Inhibition of caspase 1 reduces human myocardial ischemic dysfunction via inhibition of IL-18 and IL-1beta

Abstract

The proinflammatory cytokine IL-18 was investigated for its role in human myocardial function. An ischemia/reperfusion (I/R) model of suprafused human atrial myocardium was used to assess myocardial contractile force. Addition of IL-18 binding protein (IL-18BP), the constitutive inhibitor of IL-18 activity, to the perifusate during and after I/R resulted in improved contractile function after I/R from 35% of control to 76% with IL-18BP. IL-18BP treatment also preserved intracellular tissue creatine kinase levels (by 420%). Steady-state mRNA levels for IL-18 were elevated after I/R, and the concentration of IL-18 in myocardial homogenates was increased (control, 5.8 pg/mg vs. I/R, 26 pg/mg; P < 0.01). Active IL-18 requires cleavage of its precursor form by the IL-1beta-converting enzyme (caspase 1); inhibition of caspase 1 also attenuated the depression in contractile force after I/R (from 35% of control to 75.8% in treated atrial muscle; P < 0.01).

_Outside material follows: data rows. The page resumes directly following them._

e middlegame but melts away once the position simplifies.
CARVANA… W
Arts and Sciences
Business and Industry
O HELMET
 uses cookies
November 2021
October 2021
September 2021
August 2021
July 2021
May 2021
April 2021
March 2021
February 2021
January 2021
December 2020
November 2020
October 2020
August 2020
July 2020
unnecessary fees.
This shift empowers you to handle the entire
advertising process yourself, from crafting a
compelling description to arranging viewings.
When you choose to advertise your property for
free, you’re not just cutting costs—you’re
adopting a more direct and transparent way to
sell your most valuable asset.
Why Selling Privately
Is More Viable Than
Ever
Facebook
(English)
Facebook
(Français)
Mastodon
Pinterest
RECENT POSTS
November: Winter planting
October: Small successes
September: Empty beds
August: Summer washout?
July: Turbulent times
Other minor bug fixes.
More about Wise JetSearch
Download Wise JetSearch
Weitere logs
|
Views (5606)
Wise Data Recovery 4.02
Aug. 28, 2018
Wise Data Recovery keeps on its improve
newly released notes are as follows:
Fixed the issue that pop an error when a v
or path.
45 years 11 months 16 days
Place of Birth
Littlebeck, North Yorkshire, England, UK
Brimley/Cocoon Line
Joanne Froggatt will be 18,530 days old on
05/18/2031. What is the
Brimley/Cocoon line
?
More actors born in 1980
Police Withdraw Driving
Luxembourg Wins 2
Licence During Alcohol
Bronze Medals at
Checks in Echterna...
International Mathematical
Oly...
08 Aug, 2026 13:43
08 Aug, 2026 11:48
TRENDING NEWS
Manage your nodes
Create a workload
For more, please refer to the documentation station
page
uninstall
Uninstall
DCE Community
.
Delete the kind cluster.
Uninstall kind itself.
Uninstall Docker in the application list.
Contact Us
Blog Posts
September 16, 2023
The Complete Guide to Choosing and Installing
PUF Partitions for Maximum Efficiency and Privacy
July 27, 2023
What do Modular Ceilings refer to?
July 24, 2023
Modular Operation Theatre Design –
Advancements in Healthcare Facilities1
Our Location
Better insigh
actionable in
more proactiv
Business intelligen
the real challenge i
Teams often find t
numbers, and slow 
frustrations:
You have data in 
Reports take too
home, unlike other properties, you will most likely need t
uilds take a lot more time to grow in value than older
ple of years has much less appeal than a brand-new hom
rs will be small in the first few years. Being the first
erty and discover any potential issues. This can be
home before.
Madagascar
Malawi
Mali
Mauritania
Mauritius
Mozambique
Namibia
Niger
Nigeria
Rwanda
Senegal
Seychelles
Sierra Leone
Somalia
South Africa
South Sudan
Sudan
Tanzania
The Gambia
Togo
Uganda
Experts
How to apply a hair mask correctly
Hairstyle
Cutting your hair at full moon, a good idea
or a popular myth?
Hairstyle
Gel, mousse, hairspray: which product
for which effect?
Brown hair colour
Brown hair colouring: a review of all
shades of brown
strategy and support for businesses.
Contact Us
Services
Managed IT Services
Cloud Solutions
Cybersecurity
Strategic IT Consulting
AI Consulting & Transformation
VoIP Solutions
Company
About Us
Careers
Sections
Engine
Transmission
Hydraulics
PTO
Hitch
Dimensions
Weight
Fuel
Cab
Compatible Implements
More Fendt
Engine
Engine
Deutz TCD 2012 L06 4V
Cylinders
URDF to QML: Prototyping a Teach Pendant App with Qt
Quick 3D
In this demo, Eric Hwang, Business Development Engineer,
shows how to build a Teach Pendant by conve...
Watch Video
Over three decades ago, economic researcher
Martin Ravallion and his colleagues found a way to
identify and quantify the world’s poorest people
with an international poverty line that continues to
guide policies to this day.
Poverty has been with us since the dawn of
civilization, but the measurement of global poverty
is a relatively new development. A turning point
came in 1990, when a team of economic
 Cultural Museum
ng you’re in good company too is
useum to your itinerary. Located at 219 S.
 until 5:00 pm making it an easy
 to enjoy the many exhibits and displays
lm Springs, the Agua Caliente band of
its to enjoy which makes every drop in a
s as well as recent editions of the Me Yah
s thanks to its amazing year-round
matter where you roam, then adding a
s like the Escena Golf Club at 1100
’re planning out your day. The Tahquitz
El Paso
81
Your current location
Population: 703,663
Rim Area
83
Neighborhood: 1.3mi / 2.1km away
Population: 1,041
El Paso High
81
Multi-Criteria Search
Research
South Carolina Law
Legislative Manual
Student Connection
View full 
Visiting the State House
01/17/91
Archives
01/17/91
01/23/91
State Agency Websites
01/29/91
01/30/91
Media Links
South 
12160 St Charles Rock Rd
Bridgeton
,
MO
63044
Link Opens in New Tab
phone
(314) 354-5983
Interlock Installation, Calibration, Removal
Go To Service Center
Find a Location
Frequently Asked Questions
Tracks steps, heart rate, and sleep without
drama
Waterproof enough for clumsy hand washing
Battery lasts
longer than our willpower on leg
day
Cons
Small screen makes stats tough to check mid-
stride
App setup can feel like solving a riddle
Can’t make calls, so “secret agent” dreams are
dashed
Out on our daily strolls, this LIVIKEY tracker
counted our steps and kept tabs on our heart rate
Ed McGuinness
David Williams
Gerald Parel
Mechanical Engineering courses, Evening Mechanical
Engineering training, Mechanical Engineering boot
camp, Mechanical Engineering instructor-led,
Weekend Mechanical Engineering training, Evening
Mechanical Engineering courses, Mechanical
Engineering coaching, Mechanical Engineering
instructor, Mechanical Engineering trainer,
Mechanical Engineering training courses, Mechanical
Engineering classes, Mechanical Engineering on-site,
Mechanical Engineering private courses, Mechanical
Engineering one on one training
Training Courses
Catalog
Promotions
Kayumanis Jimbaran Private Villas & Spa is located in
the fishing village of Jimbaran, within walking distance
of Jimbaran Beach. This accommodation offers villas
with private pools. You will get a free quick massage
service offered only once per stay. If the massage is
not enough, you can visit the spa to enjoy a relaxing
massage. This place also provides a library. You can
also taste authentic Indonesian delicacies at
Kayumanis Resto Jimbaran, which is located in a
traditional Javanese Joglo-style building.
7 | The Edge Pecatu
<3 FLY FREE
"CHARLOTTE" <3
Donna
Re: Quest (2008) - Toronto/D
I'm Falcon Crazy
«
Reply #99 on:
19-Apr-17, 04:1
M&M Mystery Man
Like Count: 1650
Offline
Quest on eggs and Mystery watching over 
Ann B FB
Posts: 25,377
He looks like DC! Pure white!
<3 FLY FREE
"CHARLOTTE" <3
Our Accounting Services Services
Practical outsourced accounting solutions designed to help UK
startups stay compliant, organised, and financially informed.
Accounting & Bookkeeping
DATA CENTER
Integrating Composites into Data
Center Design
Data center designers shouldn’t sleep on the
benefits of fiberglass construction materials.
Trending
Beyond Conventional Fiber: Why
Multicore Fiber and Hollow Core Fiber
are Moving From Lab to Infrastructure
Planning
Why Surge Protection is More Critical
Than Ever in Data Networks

Because caspase 1 also cleaves the precursor IL-1beta, IL-1 receptor blockade was accomplished by using the IL-1 receptor antagonist. IL-1 receptor antagonist added to the perifusate also resulted in a reduction of ischemia-induced contractile dysfunction. These studies demonstrate that endogenous IL-18 and IL-1beta play a significant role in I/R-induced human myocardial injury and that inhibition of caspase 1 reduces the processing of endogenous precursors of IL-18 and IL-1beta and thereby prevents ischemia-induced myocardial dysfunction.

Figure 1

Effect of IL-18BP on ischemia-induced myocardial contractile dysfunction. (A) Kinetic response to ischemic injury. After equilibration (eq), control (Ctrl) trabeculae were suprafused under normoxic conditions throughout the experiment. Trabeculae were subjected to I/R in the absence or presence of IL-18BP (5 μg/ml) as described in the experimental model. The vertical axis indicates percent of developed force compared with initiation of the experiment (time 0). The data are derived from trabeculae of a single patient and are representative of the methods used to calculate the mean change in developed force at 90 min. (B). Postischemic developed force after neutralization of IL-18 with IL-18BP. Results are expressed as the mean percent change in developed force relative to Ctrl after completion of reperfusion (90 min). Numbers in parentheses indicate IL-18BP in μg/ml (n = 6). *, P < 0.01 compared with I/R.

Figure 2

Myocardial IL-18 protein content. Trabeculae were homogenized after 90 min of suprafusion under normoxic conditions (Control) or 45 min after 30 min of ischemia. Trabeculae were matched from the same subjects. IL-18 levels are indicated on the vertical axis in pg/ml (n = 4). *, P < 0.01.

Figure 3

Steady-state IL-18 and IL-18BP mRNA levels in control and ischemic atrial tissue. Tissues obtain after conditions described in Fig. 2 were snap-frozen in liquid nitrogen and kept frozen at −70°C. After homogenization in Tri-Reagent and mRNA isolation, levels of IL-18 and IL-18BP mRNA were determined by reverse transcription-coupled PCR. Data are from one of two subjects evaluated. GAPDH, glyceraldehyde-3-phosphate dehydrogenase.

Figure 4

Location of IL-18 in human myocardium. Immunohistochemical staining of human atrial tissue before insertion of atrial canula. (Left) Section through an atrial blood vessel. IL-18 is present within vascular endothelial cells (EC) and in resident myocardial macrophages (Mφ) (Right) Section through atrial muscle. Myocytes (Myo) are identified and IL-18 is observed in the resident macrophages. In this staining technique, IL-18 appears pink.

Figure 5

Effect of ICE inhibition on postischemic developed force. Results are expressed as the mean percent change in developed force relative to control (Crtl) after I/R. Numbers in parentheses indicate the concentration of ICEi in μg/ml (n = 7). *, P < 0.01 compared with I/R.

Figure 6

Preservation of contractile function after I/R and blockade of IL-1 receptors with IL-1Ra. Results are expressed as the mean percent change in developed force relative to control (Ctrl) after completion of reperfusion. The concentration of IL-1Ra is 20 μg/ml (n = 5). *, P < 0.01 compared with I/R.

Figure 7

Tissue CK activity after I/R. CK is expressed in units of activity per mg (wet weight of tissue). The experimental conditions are indicated under the horizontal axis. Ctrl and I/R (n = 6); IL-18BP at 5 μg/ml (n = 5); ICEi at 10 and 20 μg/ml (n = 5, each group); IL-1Ra at 20 μg/ml (n = 6). *, P < 0.05 compared with I/R; †, P < 0.05 for ICEi (20) compared with IL-1Ra.